Answer #2    Answered By: Omar Walker     Answered On: Aug 24

This does not happen because you assigned the values  to variables  and
used them, but rather than what operations you are doing on what data
types. In your first program, distance  is declared as long  whereas the
numbers 1000, 186000, 24, 60 and 60 are of type  int. Now int  in Java is
always a signed 32-bit integer value. I assume you know how signed and
unsigned int works. Basically numbers that start with a 0 are positive
and with a 1 are negative. I am not going to go into binary arithmetic
here, but when this line is executed: distance=1000*186000*24*60*60; the
calculation returns a binary value with leading 1's. ( 111010011101
10101110011110111100000000000000 to be exact, I have included the split
to show the overflow of the 32 bits allowed. When you do a 2's
complement to the existing 32-bits, which is complementing each bit and
adding a 1 to the result, you get 1010001100001000100000000000000, which
is, voila, you guessed it : 1367621632 with a negative sign in front of
it.) The program, while using it in binary form, simply represents it in
negative form because of the leading 1's. However, in your second
program, you are breaking up your calculations into manageable chunks.

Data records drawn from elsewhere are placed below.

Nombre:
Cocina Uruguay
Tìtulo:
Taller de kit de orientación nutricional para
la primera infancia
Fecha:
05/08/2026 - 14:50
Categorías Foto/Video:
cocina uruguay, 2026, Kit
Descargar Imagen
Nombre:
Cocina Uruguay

So the line seconds=days*24*60*60; returns
00000101001001100101110000000000, which is positive and accepted. And
since distance and seconds  are of type long, an automatic conversion
occurs and the resultant answer, which is
00000000000000000000111010011101 10101110011110111100000000000000, is
positive and you get your correct  answer.
Also, this situation is not just for Java but for any programming
language and is a serious warning of what will happen if you don't mind
your data types. I seriously hope this made this situation a lot more
clearer. :-P Just kidding. Have fun.